Possession of drug equipment is an offence under section 11 of the Drug Misuse and Trafficking Act 1985.
‘Drug equipment’ refers to any equipment which can be used to administer a prohibited drug, except for a hypodermic needle or syringe.
Examples of drug equipment include ice pipes and water pipes, commonly known as bongs.
There is an exemption under the law for medical practitioners, dentists, veterinary practitioners, registered nurses and registered midwives who possess equipment for the administration of drugs in the ordinary course of their profession.
These matters are dealt with before a magistrate in the Local Court.
The maximum penalty for possession of drug equipment is a fine of $2,200 and/or 2 years imprisonment.
However, with the help of our experienced drug lawyers, you may be able to avoid a conviction altogether.
As Sydney’s leading drug law experts, our legal team can advise you of your options when it comes to fighting the charges and securing the best possible outcome in your case.
11 Possession of equipment for administration of prohibited drugs
(1) A person who has in his or her possession any item of equipment for use in the administration of a prohibited drug is guilty of an offence.
(1A) Subsection (1) does not apply to or in respect of a hypodermic syringe or a hypodermic needle.
(1B) Subsection (1) does not apply to or in respect of a person prescribed by the regulations, or a person who is of a class of persons prescribed by the regulations, who has in his or her possession any item of equipment that is required to minimise health risks associated with the intravenous administration of a prohibited drug.
(2) Nothing in this section renders unlawful the possession of an item of equipment by:
(a) a medical practitioner, dentist, veterinary practitioner, pharmacist, registered nurse or registered midwife acting in the ordinary course of his or her profession,
(b) a member of any other prescribed profession acting in the ordinary course of that profession,
(c) a person licensed or authorised to have possession of the item of equipment under the Poisons and Therapeutic Goods Act 1966 ,
(d) a person authorised to have possession of the item of equipment by the Secretary of the Department of Health, or
(e) a person for use in the administration of a prohibited drug lawfully prescribed or supplied.
When you’ve been charged with a drug offence, it pays to have the experts on your side.

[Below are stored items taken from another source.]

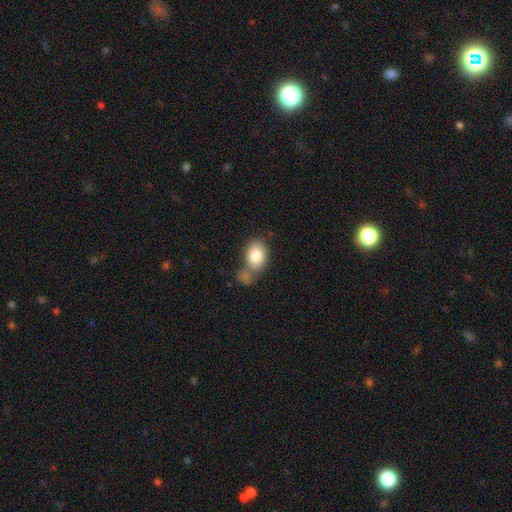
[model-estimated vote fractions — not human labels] A smooth galaxy with no disk features (82%) that is in between round and cigar-shaped (75%).

Vote fractions:
- Smooth or featured? smooth: 82% / featured or disk: 10% / star or artifact: 8%
- How rounded? in between: 75% / round: 24% / cigar-shaped: 1%
- Merging? none: 49% / merger: 26% / minor disturbance: 18% / major disturbance: 7%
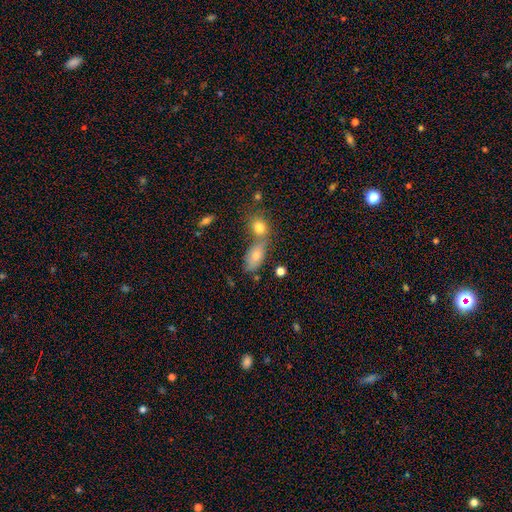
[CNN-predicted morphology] Smooth or featured?
  - smooth: 77% *
  - featured or disk: 14%
  - star or artifact: 9%
How rounded?
  - in between: 84% *
  - round: 10%
  - cigar-shaped: 6%
Merging?
  - merger: 42% * (tied)
  - none: 42% * (tied)
  - minor disturbance: 11%
  - major disturbance: 4%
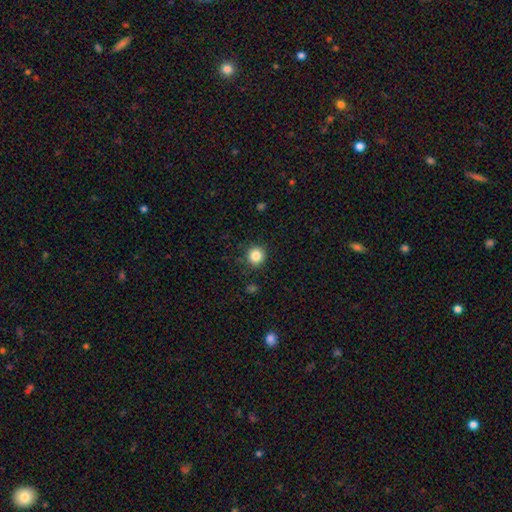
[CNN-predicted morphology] The model was most divided on "smooth or featured": smooth: 84%, star or artifact: 11%, featured or disk: 4%. More confident: how rounded — round (93%); merging — none (88%).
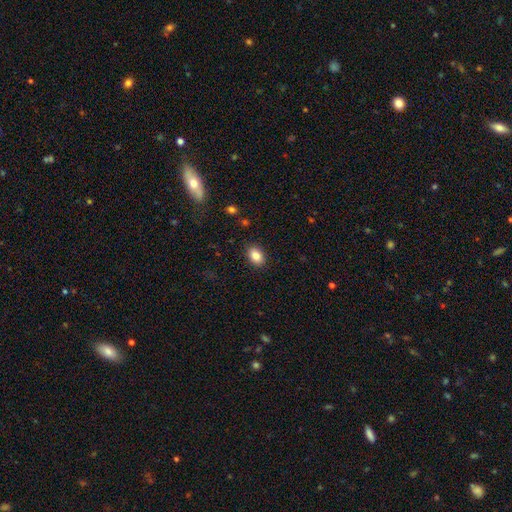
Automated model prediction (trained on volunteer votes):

As Sydney’s only drug law specialists, our legal team has the knowledge and experience to ensure that you obtain the best possible result in your drug equipment matter.
We will stand by your side every step of the way – from explaining the charges to you, to writing to the police and representing you in court if need be.
We take the time to carefully examine all the evidence in every case before writing to the prosecution highlighting any weaknesses and pushing for the charges to be dropped.
Often, this means that our clients are spared the time and expense of fighting the charges at a Local Court defended hearing.
Alternatively, should the prosecution refuse to drop the charges, our lawyers will fight hard to raise any possible defences to the charges, such as where the prosecution are unable to prove that you had ‘exclusive possession’ of the drug equipment.
We can also help you avoid a criminal record where you wish to plead guilty by persuading the magistrate to deal with your matter by way of a ‘section 10.’
This is where you are found guilty of the offence but no conviction is recorded on your criminal history and no other penalties are imposed.
Our team has a proven track record of consistently obtaining section 10s in drug matters.